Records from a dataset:

BEGIN

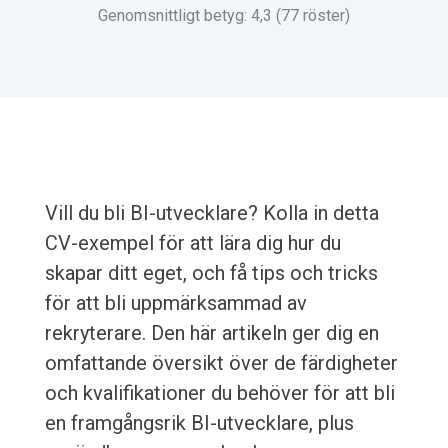
Genomsnittligt betyg: 4,3 (77 röster)
Vill du bli BI-utvecklare? Kolla in detta
CV-exempel för att lära dig hur du
skapar ditt eget, och få tips och tricks
för att bli uppmärksammad av
rekryterare. Den här artikeln ger dig en
omfattande översikt över de färdigheter
och kvalifikationer du behöver för att bli
en framgångsrik BI-utvecklare, plus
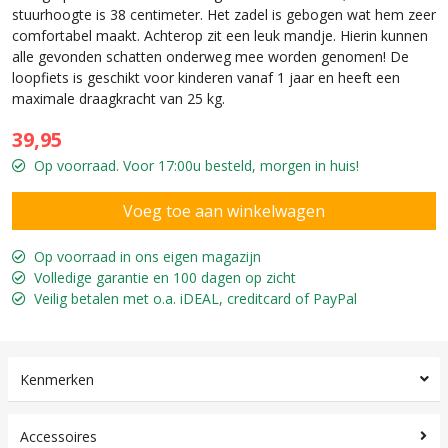
stuurhoogte is 38 centimeter. Het zadel is gebogen wat hem zeer
comfortabel maakt. Achterop zit een leuk mandje. Hierin kunnen
alle gevonden schatten onderweg mee worden genomen! De
loopfiets is geschikt voor kinderen vanaf 1 jaar en heeft een
maximale draagkracht van 25 kg.
39,95
Op voorraad. Voor 17:00u besteld, morgen in huis!
Op voorraad in ons eigen magazijn
Volledige garantie en 100 dagen op zicht
Veilig betalen met o.a. iDEAL, creditcard of PayPal
Kenmerken
Accessoires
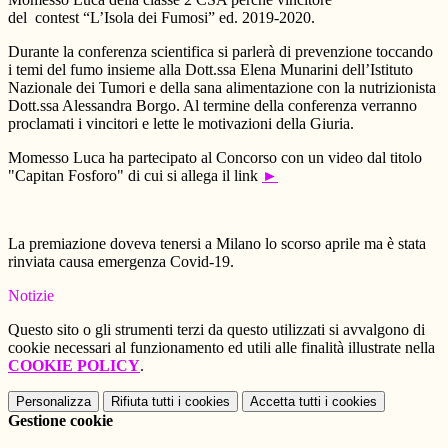
del contest “L’Isola dei Fumosi” ed. 2019-2020.
Durante la conferenza scientifica si parlerà di prevenzione toccando
i temi del fumo insieme alla Dott.ssa Elena Munarini dell’Istituto
Nazionale dei Tumori e della sana alimentazione con la nutrizionista
Dott.ssa Alessandra Borgo. Al termine della conferenza verranno
proclamati i vincitori e lette le motivazioni della Giuria.
Momesso Luca ha partecipato al Concorso con un video dal titolo
"Capitan Fosforo" di cui si allega il link
►
La premiazione doveva tenersi a Milano lo scorso aprile ma è stata
rinviata causa emergenza Covid-19.
Notizie
Questo sito o gli strumenti terzi da questo utilizzati si avvalgono di
cookie necessari al funzionamento ed utili alle finalità illustrate nella
COOKIE POLICY
.
Personalizza
Rifiuta tutti
i cookies
Accetta tutti
i cookies
Gestione cookie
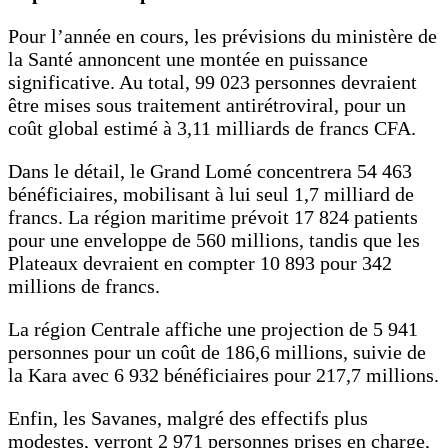
Pour l’année en cours, les prévisions du ministère de
la Santé annoncent une montée en puissance
significative. Au total, 99 023 personnes devraient
être mises sous traitement antirétroviral, pour un
coût global estimé à 3,11 milliards de francs CFA.
Dans le détail, le Grand Lomé concentrera 54 463
bénéficiaires, mobilisant à lui seul 1,7 milliard de
francs. La région maritime prévoit 17 824 patients
pour une enveloppe de 560 millions, tandis que les
Plateaux devraient en compter 10 893 pour 342
millions de francs.
La région Centrale affiche une projection de 5 941
personnes pour un coût de 186,6 millions, suivie de
la Kara avec 6 932 bénéficiaires pour 217,7 millions.
Enfin, les Savanes, malgré des effectifs plus
modestes, verront 2 971 personnes prises en charge,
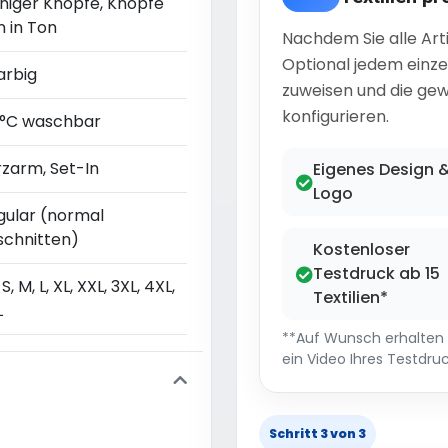
niger Knöpfe, Knöpfe
n in Ton
Nachdem Sie alle Art
Optional jedem einze
arbig
zuweisen und die gew
konfigurieren.
 °C waschbar
rzarm, Set-In
Eigenes Design 
Logo
gular (normal
schnitten)
Kostenloser
Testdruck ab 15
 S, M, L, XL, XXL, 3XL, 4XL,
Textilien*
L
**Auf Wunsch erhalten S
ein Video Ihres Testdruc
Schritt 3 von 3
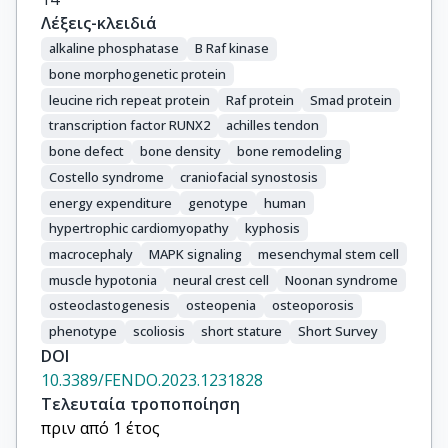
Λέξεις-κλειδιά
alkaline phosphatase
B Raf kinase
bone morphogenetic protein
leucine rich repeat protein
Raf protein
Smad protein
transcription factor RUNX2
achilles tendon
bone defect
bone density
bone remodeling
Costello syndrome
craniofacial synostosis
energy expenditure
genotype
human
hypertrophic cardiomyopathy
kyphosis
macrocephaly
MAPK signaling
mesenchymal stem cell
muscle hypotonia
neural crest cell
Noonan syndrome
osteoclastogenesis
osteopenia
osteoporosis
phenotype
scoliosis
short stature
Short Survey
DOI
10.3389/FENDO.2023.1231828
Τελευταία τροποποίηση
πριν από 1 έτος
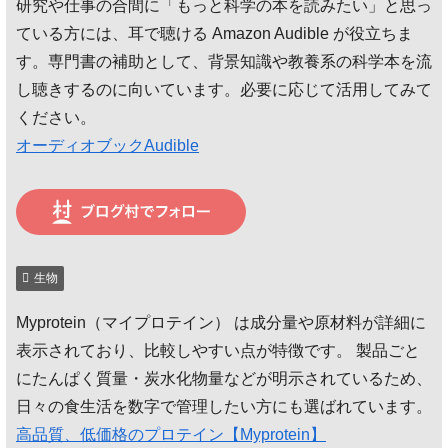
研究や仕事の合間に「もっと科学の本を読みたい」と思っ
中…
ている方には、耳で聴ける Amazon Audible が役立ちま
す。専門書の補助として、背景知識や教養系の科学本を流
し聴きするのに向いています。必要に応じて活用してみて
ください。
オーディオブックAudible
生物
Myprotein（マイプロテイン） は成分量や原材料が詳細に
表示されており、比較しやすい点が特徴です。 製品ごと
にたんぱく質量・炭水化物量などが明示されているため、
日々の食生活を数字で管理したい方にも選ばれています。
高品質、低価格のプロテイン【Myprotein】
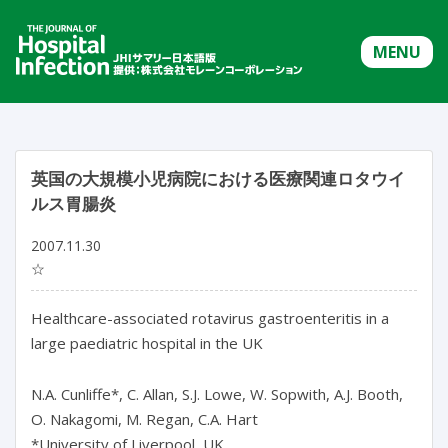
MENU
英国の大規模小児病院における医療関連ロタウイ
ルス胃腸炎
2007.11.30
☆
Healthcare-associated rotavirus gastroenteritis in a
large paediatric hospital in the UK
N.A. Cunliffe*, C. Allan, S.J. Lowe, W. Sopwith, A.J. Booth,
O. Nakagomi, M. Regan, C.A. Hart
*University of Liverpool, UK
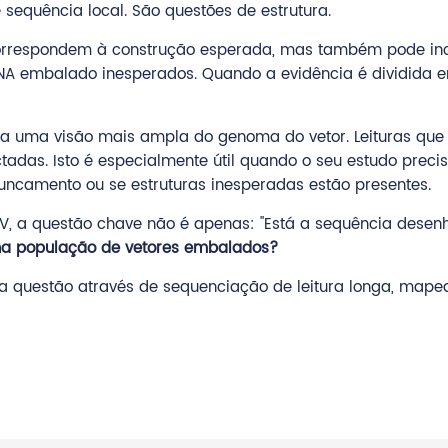
sequência local. São questões de estrutura.
orrespondem à construção esperada, mas também pode incl
NA embalado inesperados. Quando a evidência é dividida e
ipa uma visão mais ampla do genoma do vetor. Leituras q
ctadas. Isto é especialmente útil quando o seu estudo pre
ncamento ou se estruturas inesperadas estão presentes.
V, a questão chave não é apenas: "Está a sequência desen
na população de vetores embalados?
a questão através de sequenciação de leitura longa, mapeam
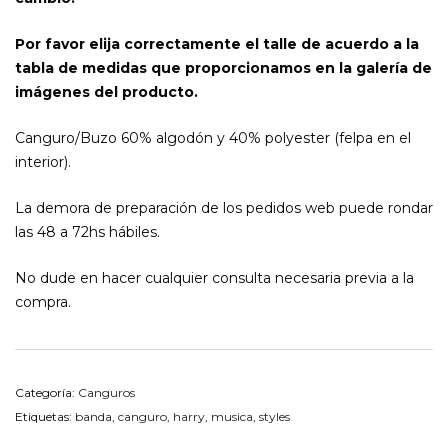
Por favor elija correctamente el talle de acuerdo a la
tabla de medidas que proporcionamos en la galería de
imágenes del producto.
Canguro/Buzo 60% algodón y 40% polyester (felpa en el
interior).
La demora de preparación de los pedidos web puede rondar
las 48 a 72hs hábiles.
No dude en hacer cualquier consulta necesaria previa a la
compra.
Categoría:
Canguros
Etiquetas:
banda
,
canguro
,
harry
,
musica
,
styles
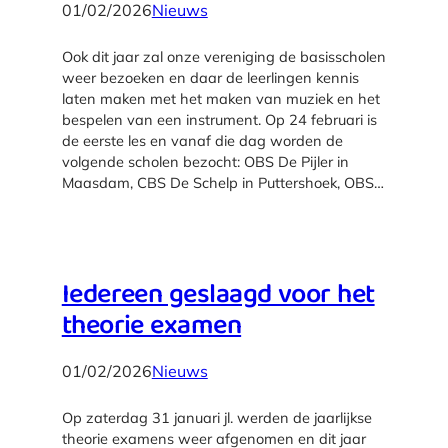
01/02/2026
Nieuws
Ook dit jaar zal onze vereniging de basisscholen
weer bezoeken en daar de leerlingen kennis
laten maken met het maken van muziek en het
bespelen van een instrument. Op 24 februari is
de eerste les en vanaf die dag worden de
volgende scholen bezocht: OBS De Pijler in
Maasdam, CBS De Schelp in Puttershoek, OBS…
Iedereen geslaagd voor het
theorie examen
01/02/2026
Nieuws
Op zaterdag 31 januari jl. werden de jaarlijkse
theorie examens weer afgenomen en dit jaar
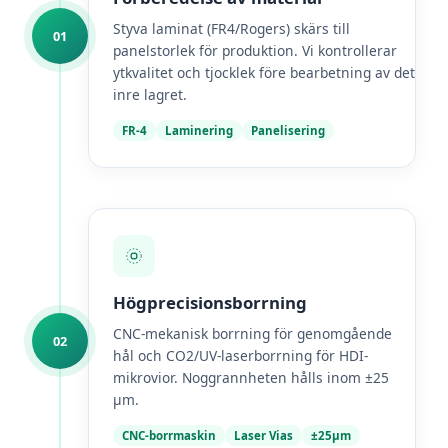
Styva laminat (FR4/Rogers) skärs till
01
panelstorlek för produktion. Vi kontrollerar
ytkvalitet och tjocklek före bearbetning av det
inre lagret.
FR-4
Laminering
Panelisering
Högprecisionsborrning
CNC-mekanisk borrning för genomgående
02
hål och CO2/UV-laserborrning för HDI-
mikrovior. Noggrannheten hålls inom ±25
µm.
CNC-borrmaskin
Laser Vias
±25µm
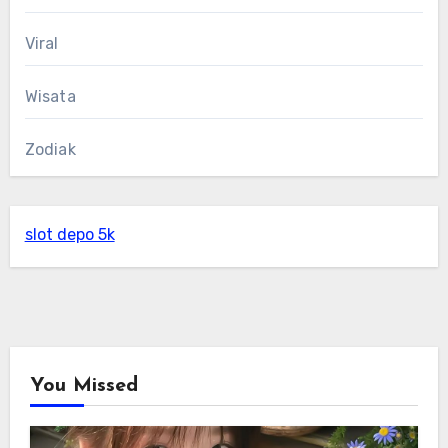
Viral
Wisata
Zodiak
slot depo 5k
You Missed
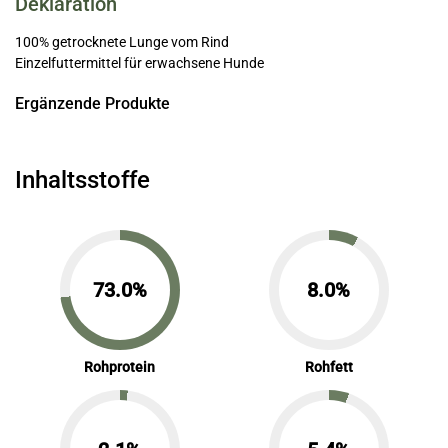
Deklaration
100% getrocknete Lunge vom Rind
Einzelfuttermittel für erwachsene Hunde
Ergänzende Produkte
Inhaltsstoffe
73.0%
8.0%
Rohprotein
Rohfett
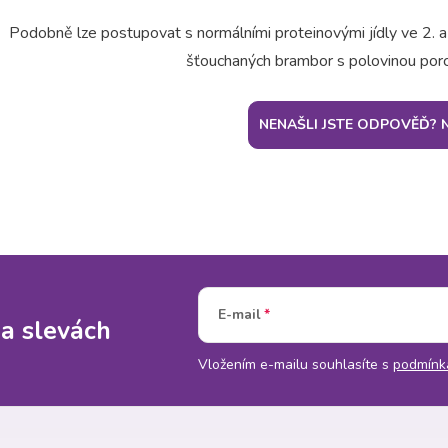
Podobně lze postupovat s normálními proteinovými jídly ve 2. a 3.
šťouchaných brambor s polovinou porc
NENAŠLI JSTE ODPOVĚĎ? 
E-mail
 a slevách
Vložením e-mailu souhlasíte s
podmínk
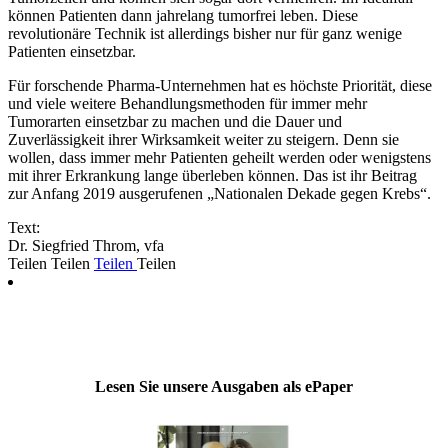
können Patienten dann jahrelang tumorfrei leben. Diese
revolutionäre Technik ist allerdings bisher nur für ganz wenige
Patienten einsetzbar.
Für forschende Pharma-Unternehmen hat es höchste Priorität, diese
und viele weitere Behandlungsmethoden für immer mehr
Tumorarten einsetzbar zu machen und die Dauer und
Zuverlässigkeit ihrer Wirksamkeit weiter zu steigern. Denn sie
wollen, dass immer mehr Patienten geheilt werden oder wenigstens
mit ihrer Erkrankung lange überleben können. Das ist ihr Beitrag
zur Anfang 2019 ausgerufenen „Nationalen Dekade gegen Krebs“.
Text:
Dr. Siegfried Throm, vfa
Teilen
Teilen
Teilen
Teilen
Lesen Sie unsere Ausgaben als ePaper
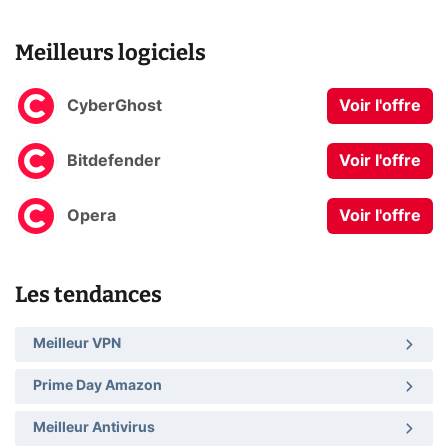
Meilleurs logiciels
CyberGhost
Voir l'offre
Bitdefender
Voir l'offre
Opera
Voir l'offre
Les tendances
Meilleur VPN
Prime Day Amazon
Meilleur Antivirus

END

Work task: Quote all the records verbatim, dropping any pictures from your copy.

Written solution:
Genomsnittligt betyg: 4,3 (77 röster)
Vill du bli BI-utvecklare? Kolla in detta
CV-exempel för att lära dig hur du
skapar ditt eget, och få tips och tricks
för att bli uppmärksammad av
rekryterare. Den här artikeln ger dig en
omfattande översikt över de färdigheter
och kvalifikationer du behöver för att bli
en framgångsrik BI-utvecklare, plus
stuurhoogte is 38 centimeter. Het zadel is gebogen wat hem zeer
comfortabel maakt. Achterop zit een leuk mandje. Hierin kunnen
alle gevonden schatten onderweg mee worden genomen! De
loopfiets is geschikt voor kinderen vanaf 1 jaar en heeft een
maximale draagkracht van 25 kg.
39,95
Op voorraad. Voor 17:00u besteld, morgen in huis!
Op voorraad in ons eigen magazijn
Volledige garantie en 100 dagen op zicht
Veilig betalen met o.a. iDEAL, creditcard of PayPal
Kenmerken
Accessoires
del contest “L’Isola dei Fumosi” ed. 2019-2020.
Durante la conferenza scientifica si parlerà di prevenzione toccando
i temi del fumo insieme alla Dott.ssa Elena Munarini dell’Istituto
Nazionale dei Tumori e della sana alimentazione con la nutrizionista
Dott.ssa Alessandra Borgo. Al termine della conferenza verranno
proclamati i vincitori e lette le motivazioni della Giuria.
Momesso Luca ha partecipato al Concorso con un video dal titolo
"Capitan Fosforo" di cui si allega il link
►
La premiazione doveva tenersi a Milano lo scorso aprile ma è stata
rinviata causa emergenza Covid-19.
Notizie
Questo sito o gli strumenti terzi da questo utilizzati si avvalgono di
cookie necessari al funzionamento ed utili alle finalità illustrate nella
COOKIE POLICY
.
Personalizza
Rifiuta tutti
i cookies
Accetta tutti
i cookies
Gestione cookie
Pour l’année en cours, les prévisions du ministère de
la Santé annoncent une montée en puissance
significative. Au total, 99 023 personnes devraient
être mises sous traitement antirétroviral, pour un
coût global estimé à 3,11 milliards de francs CFA.
Dans le détail, le Grand Lomé concentrera 54 463
bénéficiaires, mobilisant à lui seul 1,7 milliard de
francs. La région maritime prévoit 17 824 patients
pour une enveloppe de 560 millions, tandis que les
Plateaux devraient en compter 10 893 pour 342
millions de francs.
La région Centrale affiche une projection de 5 941
personnes pour un coût de 186,6 millions, suivie de
la Kara avec 6 932 bénéficiaires pour 217,7 millions.
Enfin, les Savanes, malgré des effectifs plus
modestes, verront 2 971 personnes prises en charge,
niger Knöpfe, Knöpfe
n in Ton
Nachdem Sie alle Art
Optional jedem einze
arbig
zuweisen und die gew
konfigurieren.
 °C waschbar
rzarm, Set-In
Eigenes Design 
Logo
gular (normal
schnitten)
Kostenloser
Testdruck ab 15
 S, M, L, XL, XXL, 3XL, 4XL,
Textilien*
L
**Auf Wunsch erhalten S
ein Video Ihres Testdruc
Schritt 3 von 3
Λέξεις-κλειδιά
alkaline phosphatase
B Raf kinase
bone morphogenetic protein
leucine rich repeat protein
Raf protein
Smad protein
transcription factor RUNX2
achilles tendon
bone defect
bone density
bone remodeling
Costello syndrome
craniofacial synostosis
energy expenditure
genotype
human
hypertrophic cardiomyopathy
kyphosis
macrocephaly
MAPK signaling
mesenchymal stem cell
muscle hypotonia
neural crest cell
Noonan syndrome
osteoclastogenesis
osteopenia
osteoporosis
phenotype
scoliosis
short stature
Short Survey
DOI
10.3389/FENDO.2023.1231828
Τελευταία τροποποίηση
πριν από 1 έτος
研究や仕事の合間に「もっと科学の本を読みたい」と思っ
中…
ている方には、耳で聴ける Amazon Audible が役立ちま
す。専門書の補助として、背景知識や教養系の科学本を流
し聴きするのに向いています。必要に応じて活用してみて
ください。
オーディオブックAudible
生物
Myprotein（マイプロテイン） は成分量や原材料が詳細に
表示されており、比較しやすい点が特徴です。 製品ごと
にたんぱく質量・炭水化物量などが明示されているため、
日々の食生活を数字で管理したい方にも選ばれています。
高品質、低価格のプロテイン【Myprotein】
MENU
英国の大規模小児病院における医療関連ロタウイ
ルス胃腸炎
2007.11.30
☆
Healthcare-associated rotavirus gastroenteritis in a
large paediatric hospital in the UK
N.A. Cunliffe*, C. Allan, S.J. Lowe, W. Sopwith, A.J. Booth,
O. Nakagomi, M. Regan, C.A. Hart
*University of Liverpool, UK
sequência local. São questões de estrutura.
orrespondem à construção esperada, mas também pode incl
NA embalado inesperados. Quando a evidência é dividida e
ipa uma visão mais ampla do genoma do vetor. Leituras q
ctadas. Isto é especialmente útil quando o seu estudo pre
ncamento ou se estruturas inesperadas estão presentes.
V, a questão chave não é apenas: "Está a sequência desen
na população de vetores embalados?
a questão através de sequenciação de leitura longa, mapeam
Por favor elija correctamente el talle de acuerdo a la
tabla de medidas que proporcionamos en la galería de
imágenes del producto.
Canguro/Buzo 60% algodón y 40% polyester (felpa en el
interior).
La demora de preparación de los pedidos web puede rondar
las 48 a 72hs hábiles.
No dude en hacer cualquier consulta necesaria previa a la
compra.
Categoría:
Canguros
Etiquetas:
banda
,
canguro
,
harry
,
musica
,
styles
01/02/2026
Nieuws
Ook dit jaar zal onze vereniging de basisscholen
weer bezoeken en daar de leerlingen kennis
laten maken met het maken van muziek en het
bespelen van een instrument. Op 24 februari is
de eerste les en vanaf die dag worden de
volgende scholen bezocht: OBS De Pijler in
Maasdam, CBS De Schelp in Puttershoek, OBS…
Iedereen geslaagd voor het
theorie examen
01/02/2026
Nieuws
Op zaterdag 31 januari jl. werden de jaarlijkse
theorie examens weer afgenomen en dit jaar
Styva laminat (FR4/Rogers) skärs till
01
panelstorlek för produktion. Vi kontrollerar
ytkvalitet och tjocklek före bearbetning av det
inre lagret.
FR-4
Laminering
Panelisering
Högprecisionsborrning
CNC-mekanisk borrning för genomgående
02
hål och CO2/UV-laserborrning för HDI-
mikrovior. Noggrannheten hålls inom ±25
µm.
CNC-borrmaskin
Laser Vias
±25µm
Viral
Wisata
Zodiak
slot depo 5k
You Missed
Deklaration
100% getrocknete Lunge vom Rind
Einzelfuttermittel für erwachsene Hunde
Ergänzende Produkte
Inhaltsstoffe
73.0%
8.0%
Rohprotein
Rohfett
Podobně lze postupovat s normálními proteinovými jídly ve 2. a 3.
šťouchaných brambor s polovinou porc
NENAŠLI JSTE ODPOVĚĎ? 
E-mail
 a slevách
Vložením e-mailu souhlasíte s
podmínk
können Patienten dann jahrelang tumorfrei leben. Diese
revolutionäre Technik ist allerdings bisher nur für ganz wenige
Patienten einsetzbar.
Für forschende Pharma-Unternehmen hat es höchste Priorität, diese
und viele weitere Behandlungsmethoden für immer mehr
Tumorarten einsetzbar zu machen und die Dauer und
Zuverlässigkeit ihrer Wirksamkeit weiter zu steigern. Denn sie
wollen, dass immer mehr Patienten geheilt werden oder wenigstens
mit ihrer Erkrankung lange überleben können. Das ist ihr Beitrag
zur Anfang 2019 ausgerufenen „Nationalen Dekade gegen Krebs“.
Text:
Dr. Siegfried Throm, vfa
Teilen
Teilen
Teilen
Teilen
Lesen Sie unsere Ausgaben als ePaper
Meilleurs logiciels
CyberGhost
Voir l'offre
Bitdefender
Voir l'offre
Opera
Voir l'offre
Les tendances
Meilleur VPN
Prime Day Amazon
Meilleur Antivirus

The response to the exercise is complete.